I have about half a dozen Saito's to date, and held the product in the highest esteem.
A new VQ warbird build was going to be the home a brand new Saito 72, of which I already have 2.
Everything went fine on the engine test stand, bolted the motor to the plane and went to test run it before putting the cowl on (you KNOW they always change tune).
Turning over by hand to prime it had virtually no compression.
Odd I thought, I have just run this in.
But it ran OK on the stand so I put the electric starter on to draw fuel through when I noticed jets of vapour shooting out from the top of the head. ???
A closer look revealed the plug hanging out by it's last thread.
Removing it and inspecting the plug hole showed ALL the thread was gone.
Now I have about a dozen assorted brand glow engines as well as the Saito's and have used the principle of 'finger start threads, then spanner tighten' and always 'check plug tension on new motors'.
I have never stripped a glow thread, cross threaded one, and this is one of those cases where you can start to doubt yourself.
And I knew the agent was going to give standard excuse #3 as to how I had done this.
So when I returned the motor to the LHS (always helpful people and they no judgements) for them to send to the agent for repair, I purchased another brand new Saito 72 so I could get this warbird into the air.
Back to the engine stand, fit motor, CHECK PLUG and tighten (they are always only finger tight straight from the box), fuel up, and turn motor over by hand to prime...
NO... the motor would not turn but rather hit a definite object inside, preventing it from going any further.
Strange, so rotate the prop backwards, carefully, got 360deg and clunk, dead stop again.
F&%^K, what is going on here. There is definitely something loose inside preventing rotation.
Lucky I didn't just whack the electric starter on.
Took motor off stand and you could actually rattle it. Turn it upside down and hear the 'object' inside drop, and you could rotate the engine.
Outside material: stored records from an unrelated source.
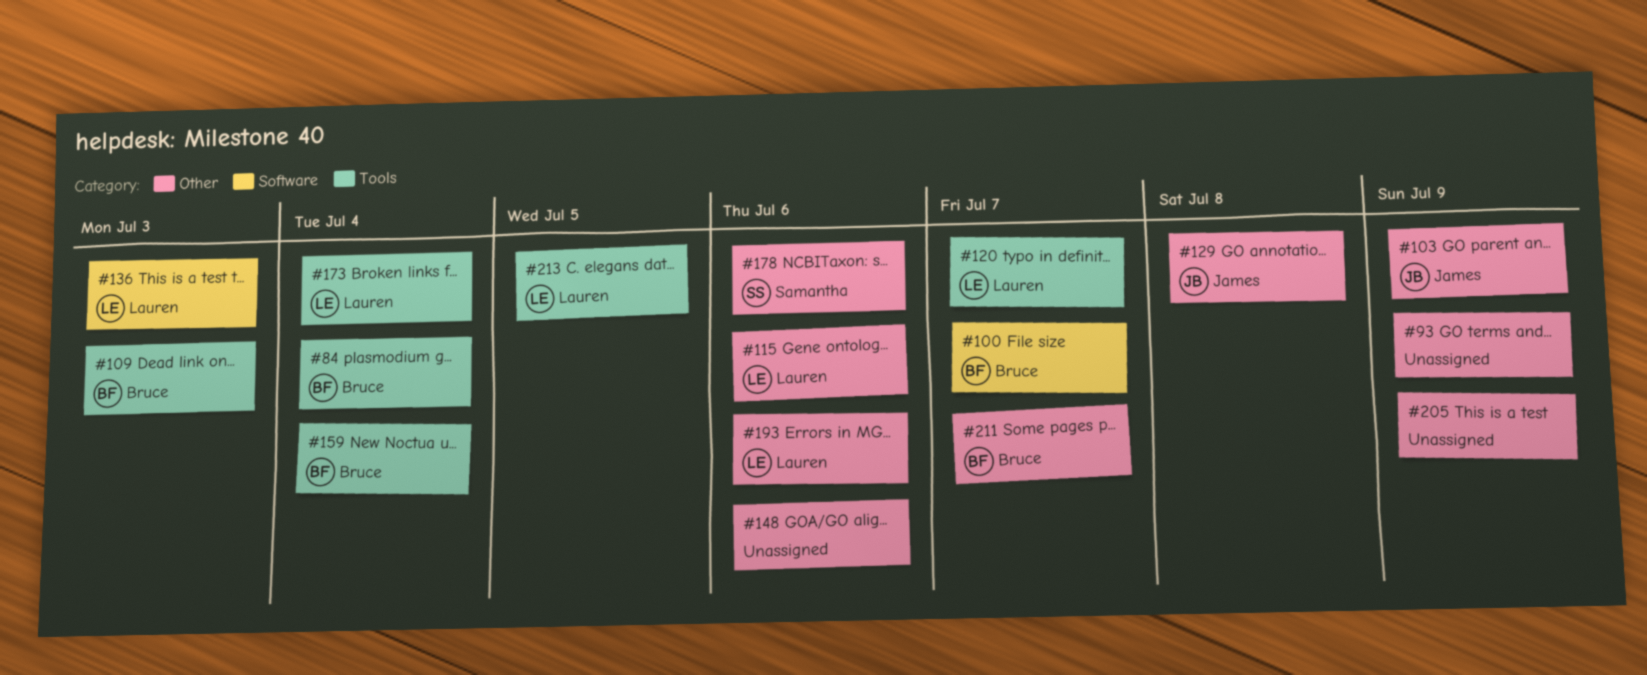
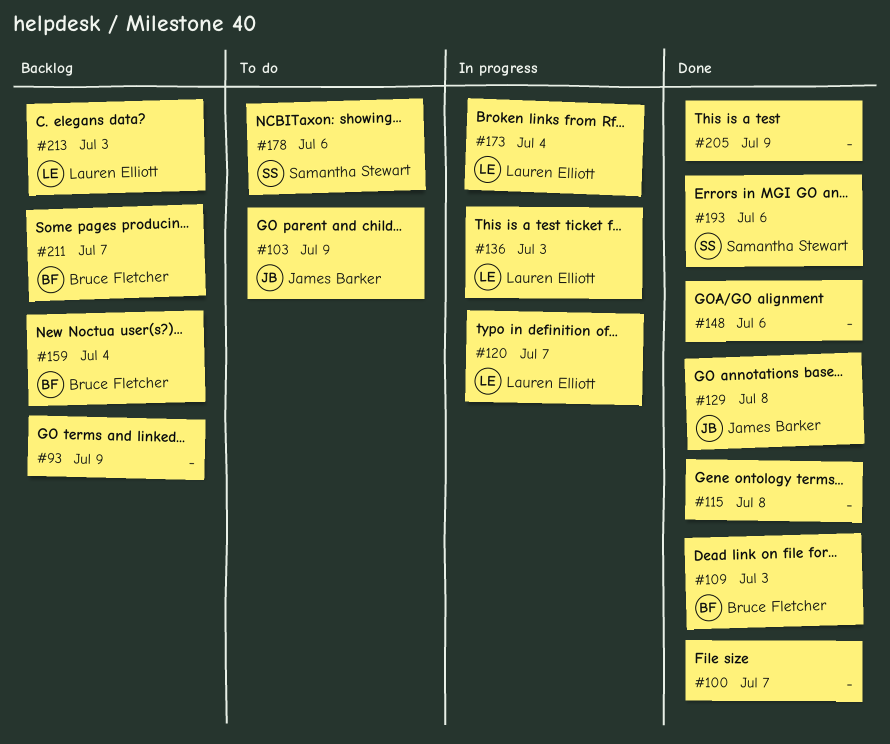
#84: present -> none
#100, owner: Bruce Fletcher -> none
#115, owner: Lauren Elliott -> none
#115, due: Jul 6 -> Jul 8
#193, owner: Lauren Elliott -> Samantha Stewart
#213, due: Jul 5 -> Jul 3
Now the agent, far from being sympathetic, tells me that both motors will be repaired only, and there is no guarantee that it will be covered by warranty.
Not only that, but it will be 2 to 4 weeks wait.
Sorry Saito, this is not the product/service that I had come to expect.
So I guess I have posted this as a heads up to all Australian modellers if they are considering Saito.
It might be wise these days to look further afield.
The ASP's I run are cheaper, now more reliable, and I get good service on them.
Anyone else being shafted by the Australian Saito agents?